What Andrew sent me is a link about how you can create models of hyperbolic
spaces using simple crochet.
And then you can get a sense of just how a hyperbolic space works by playing with the thing you crocheted!

It’s absolutely brilliant. Once you see it, it’s totally obvious
that this is a great model of a hyperbolic space, and just about anyone
can make it, and then experiment with it to get an actual tactile sense
of how it works!

It just happens that right near where I live, there’s a great yarn shop whose owners my wife and I have become friends with. So if you’re interested in trying this out, you should go to their shop, Flying Fingers, and buy yourself some yarn and crochet hooks, and crochet yourself some hyperbolic surfaces! And tell Elise and Kevin that I sent you!

0 thoughts on “Understanding Non-Euclidean Hyperbolic Spaces – With Yarn!

  1. Barn Owl

    About a year ago, I visited the Institute for Figuring website, to read about the Crocheted Hyperbolic Coral Reef.
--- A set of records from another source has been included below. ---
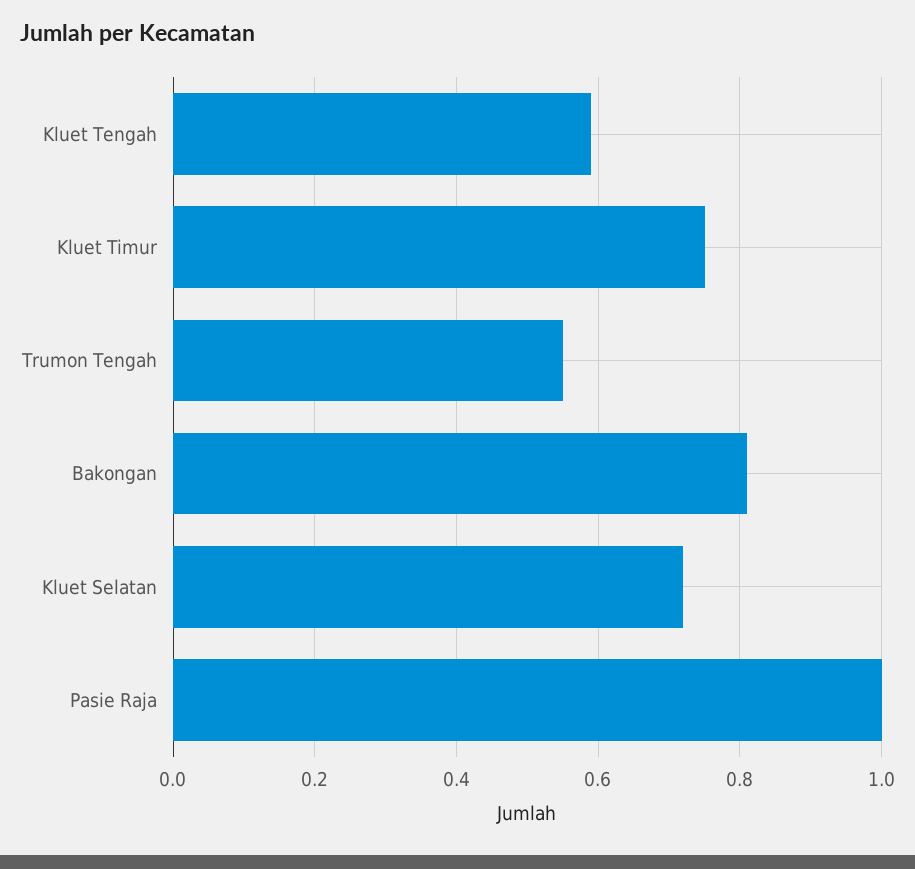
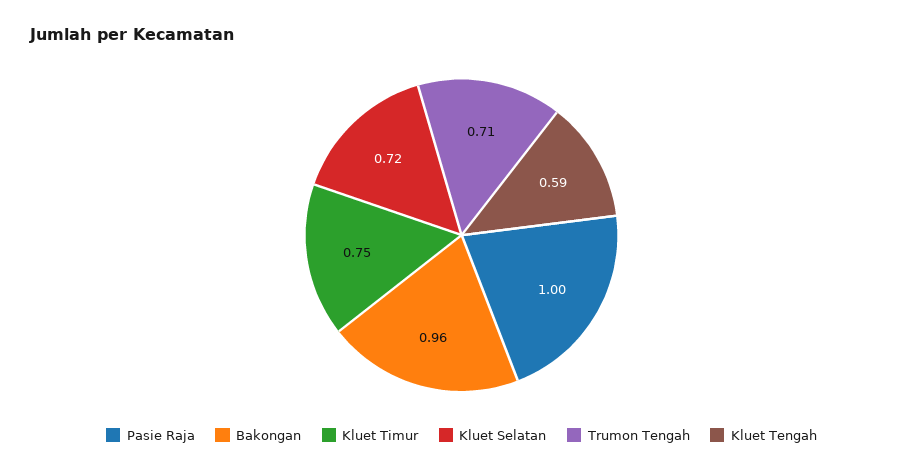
Trumon Tengah: 0.55 -> 0.71
Bakongan: 0.8 -> 0.96

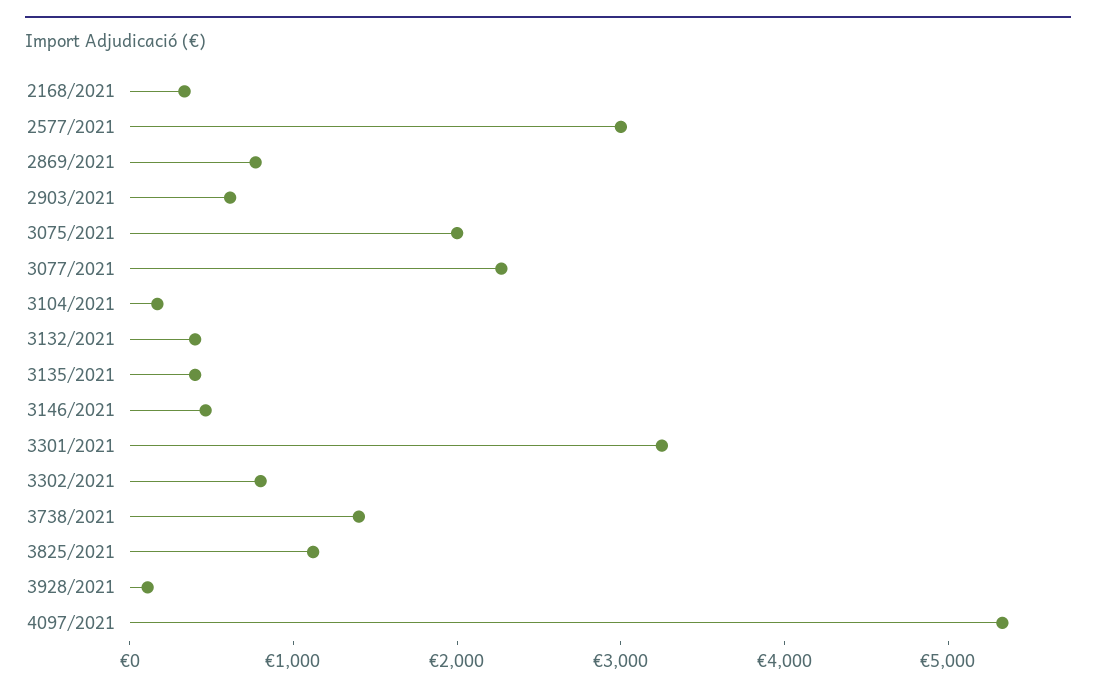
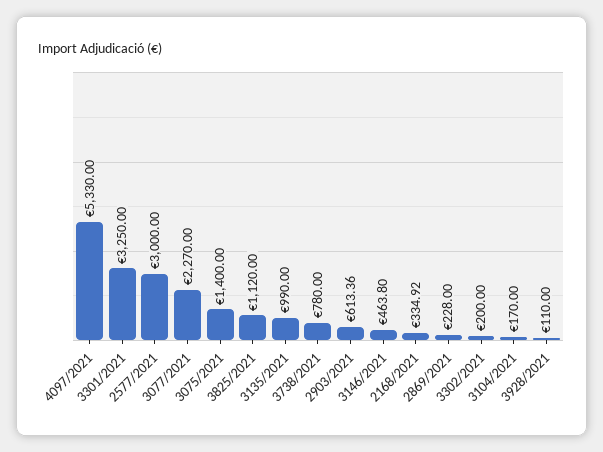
2869/2021: 800 -> 228
3075/2021: 2000 -> 1400
3132/2021: 400 -> none
3135/2021: 400 -> 990
3302/2021: 800 -> 200
3738/2021: 1400 -> 780

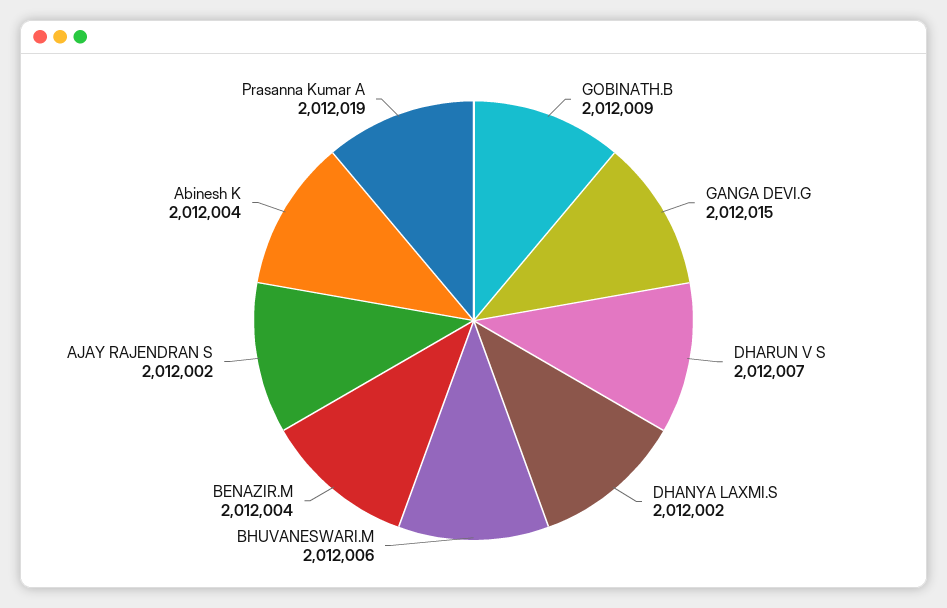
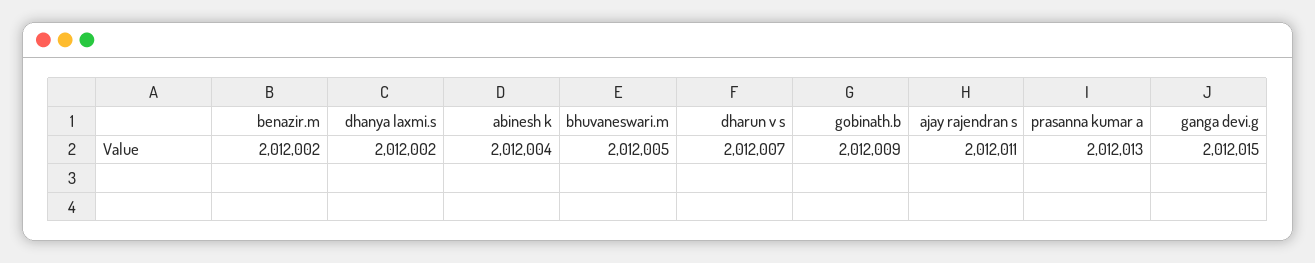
BHUVANESWARI.M: 2012006 -> 2012005
BENAZIR.M: 2012004 -> 2012002
AJAY RAJENDRAN S: 2012002 -> 2012011
Prasanna Kumar A: 2012019 -> 2012013

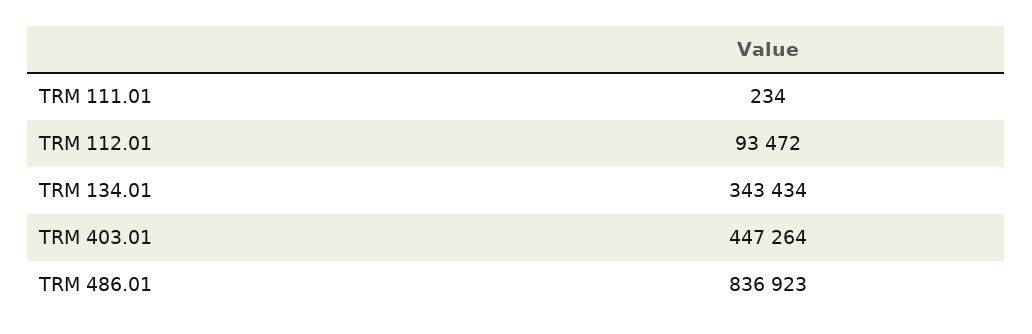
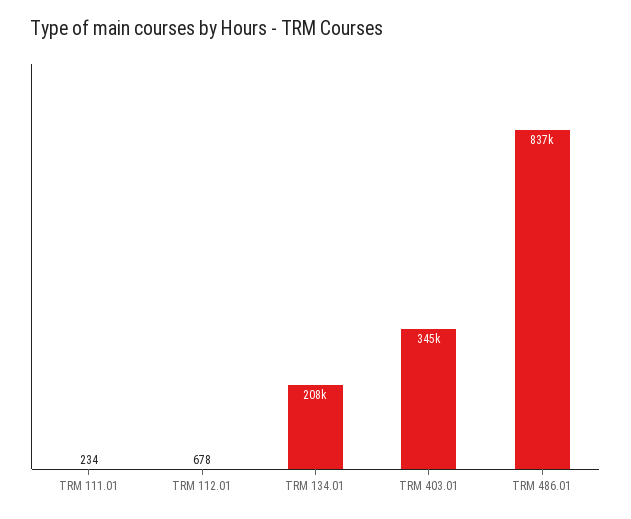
TRM 112.01: 93472 -> 678
TRM 134.01: 343434 -> 208000
TRM 403.01: 447264 -> 345000

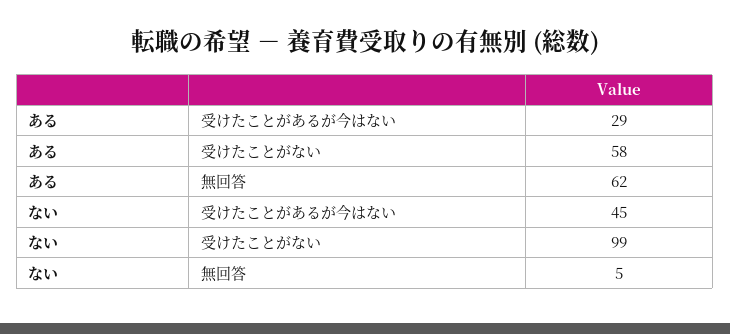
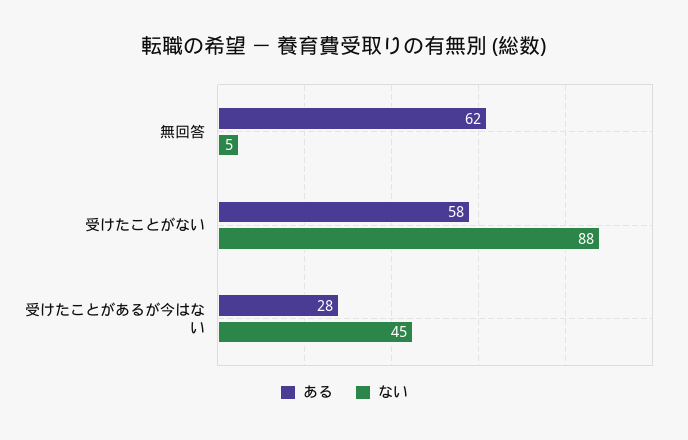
ある, 受けたことがあるが今はない: 29 -> 28
ない, 受けたことがない: 99 -> 88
I crocheted a few simple hyperbolic planes to acquaint myself with the technique, and then used it to create sea lettuce and nudibranchs from yarn. You can see photos of a few of these at my Pez Luna crafts blog (URL linked through my screen name-my posts always get held up when I embed links). The July 31 2007 entry has a photo of a yarn Aplysia californica, for which I used hyperbolic crochet to create the parapodia.
    Works great for crocheted jellyfish too!
    There are other interesting math + fiber art websites and articles linked at the IFF…check it out!

    Reply
  2. Cherish

    I highly recommend using Sugar and Cream Cotton yarn. Then, when you are done, they work very well for dishclothes/scrubbers. (After all, at some point you’re going to have to figure out something useful to do with all those non-euclidean models lying around your house.)

    Reply
  3. Anonymous

    Hmm, an interesting piece of artwrk, but I can’t get my brain around it… seemss… wrong…
    R’LYEH! R’LYEH!! CTHULU FTAGN!

    Reply
  4. Sean M.

    The problem with crocheting a hyperbolic surface is that it gets boring after a while… In that case, try crocheting a Sierpiński triangle scarf, there are a number of patterns out on the web. I made my wife’s out of Koigu KPPPM since I didn’t intend for it to become a dishcloth 😉

    Reply
  5. Davis

    A buddy of mine took a different tack, and made a rather large model of the hyperbolic plane using a triangulation: Hyperbolic Immersion.
    The idea: you can think of geometries as being obtained by gluing together equilateral triangles. If you glue them so that 5 or fewer triangles come together at every vertex, you obtain a spherical geometry. If you glue them so that 6 triangles come together at every vertex, you obtain a flat geometry. More than 6 gives a hyperbolic geometry; that sculpture was made by bolting together 7 triangles at each vertex.

    Reply
  6. g

    That formula for hyperbolic volume looks all wrong to me, Mark; where does it come from? I think the volume of a hyperbolic n-ball of radius r is proportional to integral0r sinhn-1 t dt, so asymptotically it looks like C exp (n-1)r. (This is in the standard hyperbolic geometry with curvature 1 everywhere.)

    Reply
  7. Sepia.Mage

    I really like hyperbolic geometry. One interesting thing to imagine is a city built in a hyperbolic space. Since angles are scale-dependent, it’d be impossible for the inhabitants to make an accurate scale model of the city.

    Reply
  8. cinereaste

    I went to Cornell and took David Henderson’s Experiencing Geometry class. He had models that his wife, Daina Taimina had crocheted, and they were great educational tool. My understanding of how things work on a hyperbolic plane was helped immensely by these models.
    I’ve crocheted a couple myself now, and they’re neat — always a good conversation starter, too.

    Reply
  9. Barn Owl

    The problem with crocheting a hyperbolic surface is that it gets boring after a while… In that case, try crocheting a Sierpiński triangle scarf,
    Hence the nudibranchs and cnidarians…. Also, there are a number of mathematically-inclined individuals in my family, so they appreciate the hyperbolic planes and spheres. 😉
    Would love to see a photo of the Sierpinski triangle scarf; Koigu yarns are luscious! *drools*
    The Flying Fingers shop looks awesome, and I love that they have a Yarn Bus!